One of the biggest criticisms of the mainstream media under apartheid was that it did not tell the story of black people. In the early 1980s, East London was an important centre of resistance to apartheid, with an active and powerful union movement flexing its muscles. The city’s only daily paper, the Daily Dispatch, paid scant attention to this development. On one memorable occasion, a mass stayaway that emptied the city of black people was relegated to a blob paragraph on the end of another story.
This kind of deliberate suppression of news is no longer possible. No news medium today can ignore the concerns of black people and the new black elite is reported extensively. But there are still silences in the reporting of township concerns and developments. Referring to the growth of People Against Gangsterism and Drugs (Pagad), the editor of The Star, Moegsien Williams, says “the Pagad phenomenon” in the Western Cape surprised the media. He says: “If were doing our job well, if we were in tune with what was happening on the ground, maybe we would have picked up there was a rising tide of unhappiness and dissatisfaction.”
The editor of City Press, Mathatha Tsedu, says economic constraints on most media cause such silences. To attract advertising, they have to show they are read by the wealthy end of the market. And that means dealing with their issues. “It's not about whether there is water in Zola today, it's about whether there's water in Blairgowrie where I live. And so the issues of Zola are getting relegated, not because Zola is a black area, but because Zola is a poor area.” Also, many black journalists have moved out of the townships, and now report as outsiders. These trends have meant less coverage for poorer areas than before, says Tsedu.
Journalists have an ethical duty to see beyond their back yards, to seek out stories from the other side of town.
While South African journalists have become very cautious about identifying people’s race, the use of national labels is still common. Often taking a cue from the police, crime reports often refer to Nigerians being arrested, or Chinese abalone smugglers, or Zimbabwean illegal immigrants. And yet the function of this kind of labelling is exactly the same as racial labelling. It feeds off and into a stereotype of foreigners as being criminals. “…Crime is not only ‘racialised’, it is also ‘Africanised’,” write Ransford Danso and David McDonald of the Institute for Democracy in SA. Labels of this kind only have a place in reports if they add significantly to the story.
Williams says the growing African immigrant communities in Johannesburg constitute a blind spot in reporting. He says: “I'm worried about our inability to get into the immigrant community. We like to speak about the Nigerians in Hillbrow, (but) I'm worried that we're not covering them.”
Value and authority
Possibly the most significant area of concern involves giving different weight to members of different groups. White victims of crime or other mishap still often seem to matter more than black ones. Dludlu says this kind of bias shows in the coverage of Zimbabwe. “We always talk about the victims of the misrule in Zimbabwe and those victims are always white but more people who have died and are continuing to die are black people,” he says.
On similar lines, the editor of the Sunday
Tribune, Barney Mthombothi, says newspapers are quick to run pictures
of dead black people, but much more cautious about intruding on the
grief of white people in this way. He says there were no pictures of
bodies after the 9/11 attack, for instance.

◆ **EXTRACTED MATERIAL**
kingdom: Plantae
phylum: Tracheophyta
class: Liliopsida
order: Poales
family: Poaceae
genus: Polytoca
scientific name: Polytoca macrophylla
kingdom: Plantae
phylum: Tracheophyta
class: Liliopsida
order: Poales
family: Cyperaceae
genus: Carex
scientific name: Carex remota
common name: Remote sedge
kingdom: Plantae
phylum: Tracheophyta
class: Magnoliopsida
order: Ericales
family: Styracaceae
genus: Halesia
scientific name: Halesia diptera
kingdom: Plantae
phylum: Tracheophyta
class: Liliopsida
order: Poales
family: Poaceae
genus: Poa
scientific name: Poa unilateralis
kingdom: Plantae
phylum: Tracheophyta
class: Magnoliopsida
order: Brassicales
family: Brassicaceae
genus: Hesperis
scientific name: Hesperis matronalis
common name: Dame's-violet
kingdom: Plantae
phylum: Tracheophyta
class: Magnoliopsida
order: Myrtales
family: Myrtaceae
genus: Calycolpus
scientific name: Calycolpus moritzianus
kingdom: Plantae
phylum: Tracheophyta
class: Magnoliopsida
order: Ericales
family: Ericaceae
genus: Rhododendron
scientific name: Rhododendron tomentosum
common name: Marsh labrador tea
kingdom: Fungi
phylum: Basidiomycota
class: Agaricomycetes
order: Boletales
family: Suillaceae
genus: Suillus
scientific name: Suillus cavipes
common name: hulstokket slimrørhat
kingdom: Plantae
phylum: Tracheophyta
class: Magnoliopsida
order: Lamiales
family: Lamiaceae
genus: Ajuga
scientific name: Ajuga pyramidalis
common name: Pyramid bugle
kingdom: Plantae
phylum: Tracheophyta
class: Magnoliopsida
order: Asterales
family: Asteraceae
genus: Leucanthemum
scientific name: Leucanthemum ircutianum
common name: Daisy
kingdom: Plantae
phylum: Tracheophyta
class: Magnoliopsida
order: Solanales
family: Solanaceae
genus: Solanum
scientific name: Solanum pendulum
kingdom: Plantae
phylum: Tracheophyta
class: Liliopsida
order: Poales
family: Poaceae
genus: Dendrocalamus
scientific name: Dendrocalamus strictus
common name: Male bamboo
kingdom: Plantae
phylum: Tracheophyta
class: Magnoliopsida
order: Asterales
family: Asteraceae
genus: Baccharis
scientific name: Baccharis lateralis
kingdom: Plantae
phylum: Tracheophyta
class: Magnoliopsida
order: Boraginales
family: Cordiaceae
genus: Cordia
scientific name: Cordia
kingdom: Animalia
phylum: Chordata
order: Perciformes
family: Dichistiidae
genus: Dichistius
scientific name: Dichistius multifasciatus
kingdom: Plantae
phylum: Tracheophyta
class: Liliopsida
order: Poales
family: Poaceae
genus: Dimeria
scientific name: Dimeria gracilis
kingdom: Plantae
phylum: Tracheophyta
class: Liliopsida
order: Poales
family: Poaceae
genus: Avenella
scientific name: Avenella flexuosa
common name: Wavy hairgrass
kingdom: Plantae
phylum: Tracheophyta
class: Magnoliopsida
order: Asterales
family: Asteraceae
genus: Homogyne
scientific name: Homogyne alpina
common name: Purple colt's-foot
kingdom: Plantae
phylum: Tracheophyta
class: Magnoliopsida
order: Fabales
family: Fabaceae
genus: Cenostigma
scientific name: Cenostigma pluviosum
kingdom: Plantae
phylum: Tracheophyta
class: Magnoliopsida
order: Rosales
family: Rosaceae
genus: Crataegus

◆ **WHAT TO PRODUCE**
Could you edit the part of the news-coverage text that opens with the words containing "On similar lines, the" and closes with "attack, for instance.", putting "photographs" in place of "pictures"?

◆ **EXERCISE ANSWER**
On similar lines, the editor of the Sunday
Tribune, Barney Mthombothi, says newspapers are quick to run photographs
of dead black people, but much more cautious about intruding on the
grief of white people in this way. He says there were no photographs of
bodies after the 9/11 attack, for instance.